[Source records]
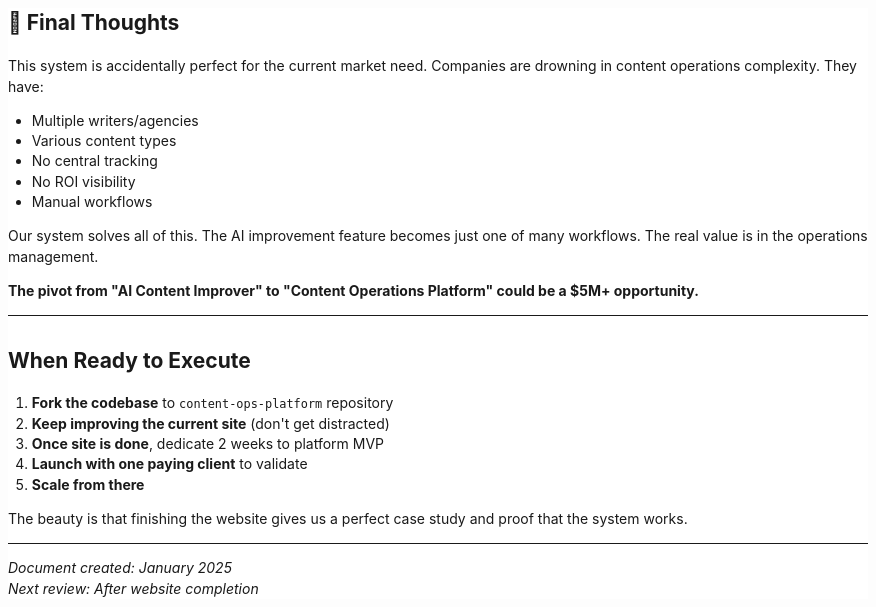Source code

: ## 📝 Final Thoughts

This system is accidentally perfect for the current market need. Companies are drowning in content operations complexity. They have:
- Multiple writers/agencies
- Various content types
- No central tracking
- No ROI visibility
- Manual workflows

Our system solves all of this. The AI improvement feature becomes just one of many workflows. The real value is in the operations management.

**The pivot from "AI Content Improver" to "Content Operations Platform" could be a $5M+ opportunity.**

---

## When Ready to Execute

1. **Fork the codebase** to `content-ops-platform` repository
2. **Keep improving the current site** (don't get distracted)
3. **Once site is done**, dedicate 2 weeks to platform MVP
4. **Launch with one paying client** to validate
5. **Scale from there**

The beauty is that finishing the website gives us a perfect case study and proof that the system works.

---

*Document created: January 2025*  
*Next review: After website completion*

» WHAT THE TASK ASKS:
In the copy, every entry appears exactly as written above and no picture appears.

» SOLUTION FOR THIS EXERCISE:
Source code

: ## 📝 Final Thoughts

This system is accidentally perfect for the current market need. Companies are drowning in content operations complexity. They have:
- Multiple writers/agencies
- Various content types
- No central tracking
- No ROI visibility
- Manual workflows

Our system solves all of this. The AI improvement feature becomes just one of many workflows. The real value is in the operations management.

**The pivot from "AI Content Improver" to "Content Operations Platform" could be a $5M+ opportunity.**

---

## When Ready to Execute

1. **Fork the codebase** to `content-ops-platform` repository
2. **Keep improving the current site** (don't get distracted)
3. **Once site is done**, dedicate 2 weeks to platform MVP
4. **Launch with one paying client** to validate
5. **Scale from there**

The beauty is that finishing the website gives us a perfect case study and proof that the system works.

---

*Document created: January 2025*  
*Next review: After website completion*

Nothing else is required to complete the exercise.